Another solution is for the company to host an open source foundation model on its own servers (on-premises). This involves investing in computing power. ad hocThis is a particularly expensive resource. What's more, the company will have to maintain this dedicated infrastructure without being able to pool it as cloud players do. Once again, this can be a particularly costly and complex choice.
Safety, compliance and post-production monitoring
Finally, the life of a generative AI project does not end when it goes into production. The AI model must then be monitored like milk on the fire to ensure that it does not drift over time and become the subject of hallucinations. Studies show that a generative AI model can produce up to 21 % of erroneous content or "hallucinations", which can have harmful consequences.
At the same time, cybercriminals have developed a range of so-called "prompt injection" techniques to force a template to generate unwanted, misleading or toxic content.
If the model is for internal use only, "Safeguards must be put in place to ensure that employees do not have access to unauthorised documents. "adds Redha Moulla.

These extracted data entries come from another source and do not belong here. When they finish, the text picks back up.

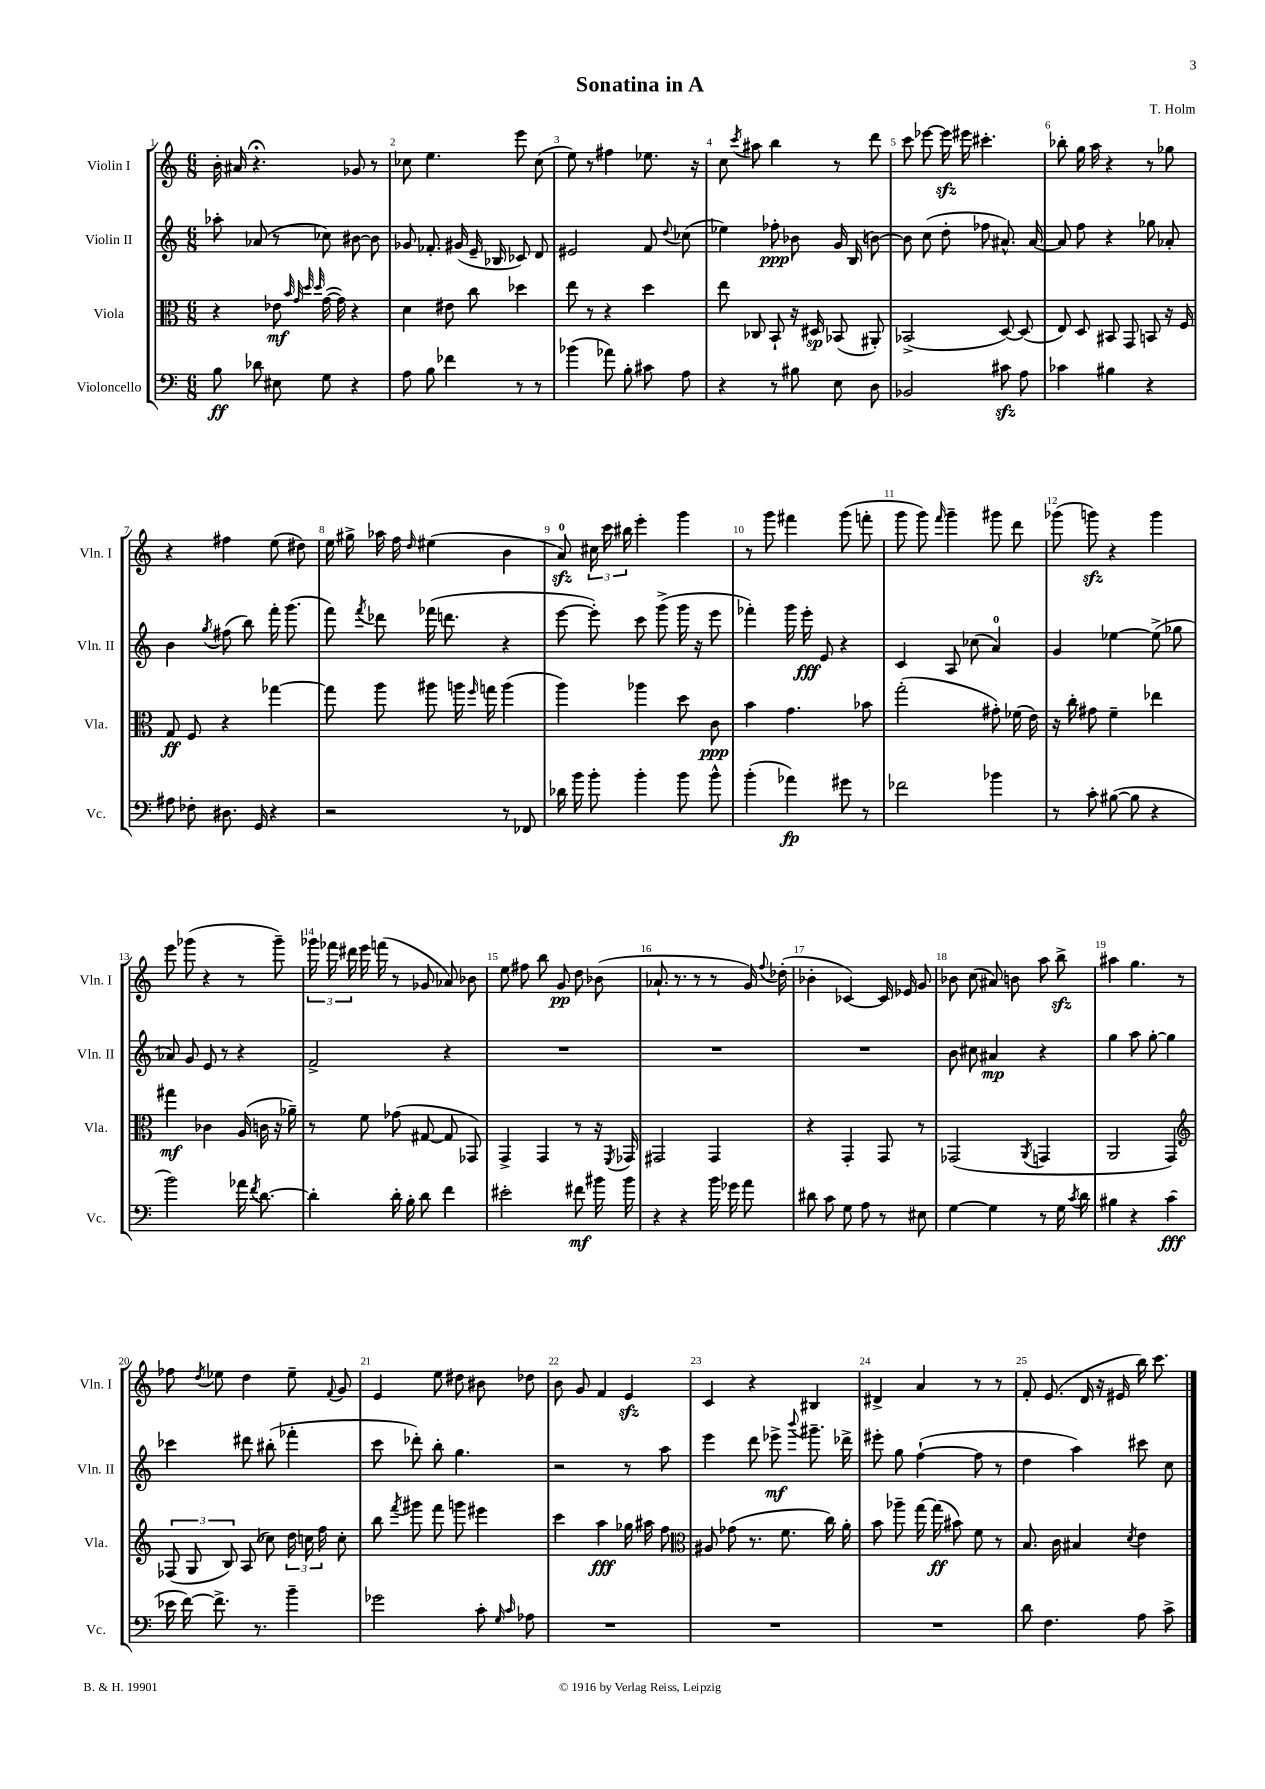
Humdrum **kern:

**kern	**dynam	**kern	**dynam	**kern	**dynam	**kern	**dynam
*part4	*part4	*part3	*part3	*part2	*part2	*part1	*part1
*staff4	*staff4	*staff3	*staff3	*staff2	*staff2	*staff1	*staff1
*I"Violoncello	*	*I"Viola	*	*I"Violin II	*	*I"Violin I	*
*I'Vc.	*	*I'Vla.	*	*I'Vln. II	*	*I'Vln. I	*
*clefF4	*	*clefC3	*	*clefG2	*	*clefG2	*
*k[]	*	*k[]	*	*k[]	*	*k[]	*
*M6/8	*	*M6/8	*	*M6/8	*	*M6/8	*
=1	=1	=1	=1	=1	=1	=1	=1
8B\	ff	4r	.	8aa-X'\	.	16b'\	.
.	.	.	.	.	.	16a#X/	.
8d-X\	.	.	.	(8a-X/	.	4.r;<	.
8E#X\	.	8e-X\	mf	8r	.	.	.
.	.	32qqb/	.	.	.	.	.
.	.	32qqg/	.	.	.	.	.
.	.	32qqdd/	.	.	.	.	.
.	.	32qqdd/	.	.	.	.	.
8G\	.	([16g\	.	8cc-X\)	.	.	.
.	.	16g\])	.	.	.	.	.
4r	.	4r	.	[8b#X\	.	8g-X/	.
.	.	.	.	8b#\]	.	8r	.
=2	=2	=2	=2	=2	=2	=2	=2
8A\	.	4d\	.	8g-X/	.	8cc-X\	.
8B\	.	.	.	8.f-X'/	.	4.ee\	.
4f-X\	.	8e#X\	.	.	.	.	.
.	.	.	.	(16g#X/	.	.	.
.	.	8cc\	.	16e~/	.	.	.
.	.	.	.	16B-X/	.	.	.
8r	.	4dd-X\	.	8c-X/)	.	8eee\	.
8r	.	.	.	8d/	.	(8cc-\	.
=3	=3	=3	=3	=3	=3	=3	=3
(4b-X\	.	8ee\	.	2e#X/	.	8ee\)	.
.	.	8r	.	.	.	8r	.
8a-X\)	.	4r	.	.	.	4ff#X\	.
8B'\	.	.	.	.	.	.	.
8c#X\	.	4dd\	.	8f/	.	8.ee-X\	.
.	.	.	.	8qqdd/	.	.	.
8A\	.	.	.	(8cc-X\	.	.	.
.	.	.	.	.	.	16r	.
=4	=4	=4	=4	=4	=4	=4	=4
4r	.	8ee\	.	4ee-X\)	.	8cc\	.
.	.	.	.	.	.	8qccc/	.
.	.	8C-X/	.	.	.	8aa#X\	.
8r	.	8BB`/	.	8ff-X'\	ppp	4bb\	.
8B#X\	.	16r	.	8b-X\	.	.	.
.	.	16D#X/	sp	.	.	.	.
8E\	.	(8BB-X/	.	16g/	.	8r	.
.	.	.	.	(16B/	.	.	.
8D\	.	8AA#X'/)	.	[8bn\)	.	8ddd\	.
=5	=5	=5	=5	=5	=5	=5	=5
2BB-X/	.	(2BB-X^/	.	8b\]	.	8ccc\	.
.	.	.	.	(8cc\	.	[8eee-X\	.
.	.	.	.	8dd'\	.	16eee-zz\]	.
.	.	.	.	.	.	16eee#X\	.
.	.	.	.	8ff-X\	.	4.ccc#X'\	.
8c#Xzz\	.	[8D/)	.	8.a#X^^/)	.	.	.
8A\	.	(8D/]	.	.	.	.	.
.	.	.	.	[16a#/	.	.	.
=6	=6	=6	=6	=6	=6	=6	=6
4c-X\	.	8E/)	.	8a#/]	.	8bb-X'\	.
.	.	8D/	.	8ff\	.	16gg\	.
.	.	.	.	.	.	16aa\	.
4B#X\	.	8BB#X/	.	4r	.	4r	.
.	.	8GG/	.	.	.	.	.
4r	.	8BBn/	.	8gg-X\	.	8r	.
.	.	16r	.	8a-X'/	.	8gg-X\	.
.	.	16F/	.	.	.	.	.
!!LO:LB:g=z
=7	=7	=7	=7	=7	=7	=7	=7
8A#X\	.	8G/	ff	4b\	.	4r	.
8F-X'\	.	8F/	.	.	.	.	.
.	.	.	.	8qgg/	.	.	.
8.D#X\	.	4r	.	(8ff#X\	.	4ff#X\	.
.	.	.	.	8bb\)	.	.	.
16GG/	.	.	.	.	.	.	.
4r	.	[4gg-X\	.	16fff'\	.	(8ee\	.
.	.	.	.	(8.ggg\	.	.	.
.	.	.	.	.	.	8dd#X\)	.
=8	=8	=8	=8	=8	=8	=8	=8
2r	.	8gg-\]	.	8fff\)	.	16ee\	.
.	.	.	.	.	.	16gg#X^\	.
.	.	.	.	8qfff/	.	.	.
.	.	8aa\	.	8ddd-X\	.	16aa-X\	.
.	.	.	.	.	.	16ff\	.
.	.	.	.	.	.	16qqdd/	.
.	.	8aa#X\	.	(16fff-X\	.	(4ee#X\	.
.	.	.	.	8.dddn\	.	.	.
.	.	16aan\	.	.	.	.	.
.	.	16qqff/	.	.	.	.	.
.	.	16ggn\	.	.	.	.	.
8r	.	(4aa\	.	4r	.	4b\	.
8FF-X/	.	.	.	.	.	.	.
=9	=9	=9	=9	=9	=9	=9	=9
16d-X\	.	4aa\)	.	[8eee\	.	8azz/)	.
16b\	.	.	.	.	.	.	.
8b'\	.	.	.	8eee'\])	.	24cc#X\	.
.	.	.	.	.	.	24ccc\	.
.	.	.	.	.	.	24bb#X\	.
4b'\	.	4aa-X\	.	8ccc\	.	4eee'\	.
.	.	.	.	(8ggg^\	.	.	.
8b\	.	8dd\	.	16ggg\	.	4ggg\	.
.	.	.	.	16r	.	.	.
8b^^\	.	8c\	ppp	8eee\	.	.	.
=10	=10	=10	=10	=10	=10	=10	=10
(4b'\	.	4b\	.	4fff-X'\)	.	8r	.
.	.	.	.	.	.	8ggg\	.
4a-X\)	fp	4.g\	.	16ggg\	.	4fff#X\	.
.	.	.	.	16eee'\	fff	.	.
.	.	.	.	8e/	.	.	.
8g#X\	.	.	.	4r	.	(8ggg\	.
8r	.	8b-X\	.	.	.	8fffn'\	.
=11	=11	=11	=11	=11	=11	=11	=11
2f-X\	.	(2gg'\	.	4c/	.	8ggg\	.
.	.	.	.	.	.	8ggg\)	.
.	.	.	.	.	.	16qqfff/	.
.	.	.	.	8A/	.	4ggg~\	.
.	.	.	.	(8cc-X\	.	.	.
4b-X\	.	8g#X'\)	.	4a/)	.	8ggg#X\	.
.	.	(16f-X\	.	.	.	8ddd\	.
.	.	16e\)	.	.	.	.	.
=12	=12	=12	=12	=12	=12	=12	=12
8r	.	16r	.	4g/	.	(8ggg-X\	.
.	.	16cc'\	.	.	.	.	.
8c'\	.	8g#X\	.	.	.	8gggnzz\)	.
([8B#X\	.	4f~\	.	[4ee-X\	.	4r	.
8B#\]	.	.	.	.	.	.	.
4r	.	4ee-X\	.	(8ee-^\]	.	4ggg\	.
.	.	.	.	8gg-X\	.	.	.
!!LO:LB:g=z
=13	=13	=13	=13	=13	=13	=13	=13
2b\)	.	4gg#X\	mf	8a-X/)	.	8eee\	.
.	.	.	.	8g/	.	(8ggg-X\	.
.	.	4c-X\	.	8e/	.	4r	.
.	.	.	.	8r	.	.	.
16a-X\	.	(16A/	.	4r	.	8r	.
8qf/	.	.	.	.	.	.	.
[8.d\	.	16cn\	.	.	.	.	.
.	.	16r	.	.	.	8ggg-~\)	.
.	.	16a-X~\)	.	.	.	.	.
=14	=14	=14	=14	=14	=14	=14	=14
4d'\]	.	8r	.	2f^/	.	24ggg-X\	.
.	.	.	.	.	.	24fff-X\	.
.	.	.	.	.	.	24ddd#X\	.
.	.	8f\	.	.	.	16eee\	.
.	.	.	.	.	.	(16fffn\	.
16d'\	.	(8g-X\	.	.	.	8r	.
16B'\	.	.	.	.	.	.	.
8d\	.	[8G#X/	.	.	.	8g-X/	.
4f\	.	8G#/]	.	4r	.	8a-X/)	.
.	.	8GG-X/)	.	.	.	8b-X\	.
=15	=15	=15	=15	=15	=15	=15	=15
2e#X'\	.	4GG^/	.	2.r	.	8ee\	.
.	.	.	.	.	.	8ff#X\	.
.	.	4GG/	.	.	.	8bb\	.
.	.	.	.	.	.	8g/	pp
8f#X\	mf	8r	.	.	.	8dd\	.
16b#X\	.	16r	.	.	.	(8b-X\	.
.	.	8qFF/	.	.	.	.	.
16b#\	.	16GG-X/	.	.	.	.	.
=16	=16	=16	=16	=16	=16	=16	=16
4r	.	2GG#X/	.	2.r	.	8.a-X`/	.
.	.	.	.	.	.	8.r	.
4r	.	.	.	.	.	.	.
.	.	.	.	.	.	8r	.
16b\	.	4GG#/	.	.	.	8r	.
16g-X\	.	.	.	.	.	.	.
8a\	.	.	.	.	.	16g/)	.
.	.	.	.	.	.	8qqff/	.
.	.	.	.	.	.	(16dd-X'\	.
=17	=17	=17	=17	=17	=17	=17	=17
8d#X\	.	4r	.	2.r	.	4b-X'\	.
8c\	.	.	.	.	.	.	.
8G\	.	4GG'/	.	.	.	[4c-X/)	.
8A\	.	.	.	.	.	.	.
8r	.	8GG/	.	.	.	16c-/]	.
.	.	.	.	.	.	16e-X/	.
8E#X\	.	8r	.	.	.	8g/	.
=18	=18	=18	=18	=18	=18	=18	=18
[4G\	.	(2GG-X/	.	8b\	.	8b-X\	.
.	.	.	.	8cc#X\	.	(8cc\	.
4G\]	.	.	.	4a#X/	mp	8a#X/)	.
.	.	.	.	.	.	8bn\	.
.	.	8qAA/	.	.	.	.	.
8r	.	4GGn/	.	4r	.	8aa\	.
16G\	.	.	.	.	.	8bbzz^\	.
8qc/	.	.	.	.	.	.	.
16d\	.	.	.	.	.	.	.
=19	=19	=19	=19	=19	=19	=19	=19
4B#X\	.	2AA/	.	4gg\	.	4aa#X\	.
4r	.	.	.	8aa\	.	4.gg\	.
.	.	.	.	[8gg'\	.	.	.
(4c\	fff	4GG/)	.	4gg\]	.	.	.
.	.	.	.	.	.	8r	.
!!LO:LB:g=z
=20	=20	=20	=20	=20	=20	=20	=20
*	*	*clefG2	*	*	*	*	*
16e-X\	.	(12F-X/	.	4ccc-X\	.	8ff-X\	.
[16f\)	.	.	.	.	.	.	.
.	.	12G/	.	.	.	.	.
.	.	.	.	.	.	8qdd/	.
8.f^\]	.	.	.	.	.	8ee-X\	.
.	.	12B/)	.	.	.	.	.
.	.	(8A/	.	8ddd#X\	.	4dd\	.
8.r	.	.	.	.	.	.	.
.	.	8cc-X\)	.	(8bb#X'\	.	.	.
4b~\	.	24dd\	.	4fff-X'\	.	8ee-~\	.
.	.	24ccn\	.	.	.	.	.
.	.	24ff\	.	.	.	.	.
.	.	.	.	.	.	8qqf/	.
.	.	8cc'\	.	.	.	8g/	.
=21	=21	=21	=21	=21	=21	=21	=21
2g-X\	.	8bb\	.	8ccc\	.	4e/	.
.	.	8qfff/	.	.	.	.	.
.	.	8ggg#X\	.	8ddd-X'\)	.	.	.
.	.	8fff\	.	8bb'\	.	8ee\	.
.	.	8gggn\	.	4.gg\	.	8dd#X\	.
8c'\	.	4eee#X\	.	.	.	8b#X\	.
16qqG/	.	.	.	.	.	.	.
16qqc/	.	.	.	.	.	.	.
8A-X\	.	.	.	.	.	8dd-X\	.
=22	=22	=22	=22	=22	=22	=22	=22
2.r	.	4ccc\	.	2r	.	8b\	.
.	.	.	.	.	.	8g/	.
.	.	4aa\	fff	.	.	4f/	.
.	.	16gg-X\	.	8r	.	4ezz/	.
.	.	16aa#X\	.	.	.	.	.
.	.	8ff\	.	8aa\	.	.	.
=23	=23	=23	=23	=23	=23	=23	=23
*	*	*clefC3	*	*	*	*	*
2.r	.	8A#X/	.	4eee\	.	4c/	.
.	.	(8g-X\	.	.	.	.	.
.	.	8.r	.	8ddd\	.	4r	.
.	.	.	.	8eee-X^\	mf	.	.
.	.	8.f\	.	.	.	.	.
.	.	.	.	8qqbbb/	.	.	.
.	.	.	.	8.ggg#X~\	.	4B#X/	.
.	.	16cc\)	.	.	.	.	.
.	.	16a'\	.	16ddd-X^\	.	.	.
=24	=24	=24	=24	=24	=24	=24	=24
2.r	.	8b\	.	8eee#X'\	.	4d#X^/	.
.	.	8aa-X~\	.	8gg\	.	.	.
.	.	[16gg\	.	([4ff`\	.	4a/	.
.	.	(16gg\]	ff	.	.	.	.
.	.	8b#X\)	.	.	.	.	.
.	.	8f\	.	8ff\]	.	8r	.
.	.	8r	.	8r	.	8r	.
=25	=25	=25	=25	=25	=25	=25	=25
8d\	.	8.B/	.	4dd\	.	8f'/	.
4.F\	.	.	.	.	.	(8.e/	.
.	.	16c\	.	.	.	.	.
.	.	4B#X/	.	4aa\)	.	.	.
.	.	.	.	.	.	16d/	.
.	.	.	.	.	.	16r	.
.	.	.	.	.	.	16e#X/	.
.	.	8qd/	.	.	.	.	.
8A\	.	4e\	.	8ccc#X\	.	16bb\)	.
.	.	.	.	.	.	8.ccc\	.
8c^\	.	.	.	8cc\	.	.	.
==	==	==	==	==	==	==	==
*-	*-	*-	*-	*-	*-	*-	*-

According to a survey by Cybersecurity Ventures, 60 % of data leaks come from internal sources.
Finally, organisations need to anticipate the requirements of the AI Act, the European regulation on AI that will come fully into force in 2026. To comply, they need to map their models in production now and classify them according to their level of risk.
To sum up, a successful generative AI project requires a multidisciplinary approach, combining technical skills, strong business involvement, particular attention to security and compliance, and rigorous management of resources and expectations.